• TASKS FOR THIS EXERCISE:
[a] Edit the part of the Chinese pigeon thread from "## Skyeking (Jan" up to and including "(Apr 1, 2005)" so that "goose" reads "duck".
[b] Continue the forum thread about Chinese pigeons from the point where it stops.

# Do you like chinese pigeon.



## changyujie (Mar 12, 2006)

Do you like chinese pigeon? there's a web about it. http://pigeons.cn it's a young web. welcome you visit it.


----------



## SmithFamilyLoft (Nov 22, 2004)

There is something wrong with your link.


----------



## Sumit.Ghosh (Feb 16, 2006)

That's all in Chinese Get the pics and post it here so that we can see them


----------



## changyujie (Mar 12, 2006)

*how about?*

It's one of those. do you **** ?


----------



## Skyeking (Jan 17, 2003)

Hi changyujie!

That is a very lovely pigeon. The front of the head, just above the beak reminds me of a goose. How big is this pigeon?

Thank you for sharing!


----------



## Jiggs (Apr 1, 2005)

Good looking and proud

What does it do - show, home, race, High flyer like the Tipplers or what


----------



## changyujie (Mar 12, 2006)

*for show only.*

about 200g, not for race, fly one hour in a day often.


----------



## Sumit.Ghosh (Feb 16, 2006)

The beak is a small cute one. Never Seen this kind of pigeon before nor heard of it.


----------



## upcd (Mar 12, 2005)

*Beautiful*

Have seen many pigeons before. But none like these. The rosette on the forehead make them look quail like. Love when the rosette is comp;etely open with thelarge feathered feet. What deep rich colors they come in .

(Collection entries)

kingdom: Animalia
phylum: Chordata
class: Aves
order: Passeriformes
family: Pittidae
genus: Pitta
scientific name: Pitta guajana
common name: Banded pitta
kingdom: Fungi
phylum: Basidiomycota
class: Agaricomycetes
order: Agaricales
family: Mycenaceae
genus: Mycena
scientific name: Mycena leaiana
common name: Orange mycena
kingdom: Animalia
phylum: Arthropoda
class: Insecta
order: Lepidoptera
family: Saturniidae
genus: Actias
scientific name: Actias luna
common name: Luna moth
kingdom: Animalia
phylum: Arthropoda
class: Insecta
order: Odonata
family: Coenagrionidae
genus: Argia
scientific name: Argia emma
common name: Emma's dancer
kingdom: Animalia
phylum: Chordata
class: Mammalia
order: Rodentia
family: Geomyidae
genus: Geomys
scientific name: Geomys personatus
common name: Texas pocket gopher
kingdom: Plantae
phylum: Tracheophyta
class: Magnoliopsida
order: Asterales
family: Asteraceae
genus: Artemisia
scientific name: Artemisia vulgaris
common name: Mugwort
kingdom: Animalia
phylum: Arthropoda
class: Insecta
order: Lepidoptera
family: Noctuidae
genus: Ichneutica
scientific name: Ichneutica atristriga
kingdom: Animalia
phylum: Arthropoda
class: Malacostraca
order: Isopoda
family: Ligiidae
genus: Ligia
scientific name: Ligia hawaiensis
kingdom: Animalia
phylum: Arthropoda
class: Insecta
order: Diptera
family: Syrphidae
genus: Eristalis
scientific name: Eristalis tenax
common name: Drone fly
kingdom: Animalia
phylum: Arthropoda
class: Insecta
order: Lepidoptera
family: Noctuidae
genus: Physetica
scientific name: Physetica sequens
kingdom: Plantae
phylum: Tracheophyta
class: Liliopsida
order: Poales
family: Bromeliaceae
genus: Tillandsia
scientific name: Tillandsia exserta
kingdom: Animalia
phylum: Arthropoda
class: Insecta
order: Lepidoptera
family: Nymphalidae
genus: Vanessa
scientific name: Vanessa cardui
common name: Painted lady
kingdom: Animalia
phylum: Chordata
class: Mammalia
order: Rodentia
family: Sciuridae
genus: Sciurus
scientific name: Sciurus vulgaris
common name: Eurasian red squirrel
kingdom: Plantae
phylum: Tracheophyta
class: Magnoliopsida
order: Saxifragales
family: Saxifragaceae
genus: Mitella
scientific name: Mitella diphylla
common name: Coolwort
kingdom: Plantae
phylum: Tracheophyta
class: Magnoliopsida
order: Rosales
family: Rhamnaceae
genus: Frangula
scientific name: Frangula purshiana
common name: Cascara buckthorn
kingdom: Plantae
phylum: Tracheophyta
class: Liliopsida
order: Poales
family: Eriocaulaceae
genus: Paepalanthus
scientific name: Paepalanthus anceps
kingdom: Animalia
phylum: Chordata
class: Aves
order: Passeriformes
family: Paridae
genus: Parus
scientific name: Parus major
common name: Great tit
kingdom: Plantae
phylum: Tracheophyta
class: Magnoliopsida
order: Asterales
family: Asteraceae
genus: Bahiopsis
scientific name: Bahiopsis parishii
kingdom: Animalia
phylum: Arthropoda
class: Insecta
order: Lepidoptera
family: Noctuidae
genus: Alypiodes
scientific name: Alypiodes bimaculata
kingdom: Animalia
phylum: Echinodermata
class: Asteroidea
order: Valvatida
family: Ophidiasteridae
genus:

• RESPONSES:
[a]
## Skyeking (Jan 17, 2003)

Hi changyujie!

That is a very lovely pigeon. The front of the head, just above the beak reminds me of a duck. How big is this pigeon?

Thank you for sharing!


----------



## Jiggs (Apr 1, 2005)

[b]
----------



## re lee (Jan 4, 2003)

Believe its called a chinese nasal tuft At least thats the best of my knowledge on this bird what its breed name is. Now Not alot of people in the Us raise them but several do and they show them. When you get down to rare breeds they are getting more and more people starting to breed them. Which increases there visibilty more.


----------



## Birdmom4ever (Jan 14, 2003)

Your birds are beautiful--I've never seen that breed before. Thank you for sharing.


----------



## kittypaws (Sep 18, 2005)

I'm sorry- when I first saw the pigeon picture it reminded me of the beakless pigeons in Middleton. I can see now that this is the breed and that is what they have for beaks - but I don't like it.  Sorry - but it's great to see a Chinese website about the pigeons - goes to show they are universally loved... 

Tania x


----------



## george simon (Feb 28, 2006)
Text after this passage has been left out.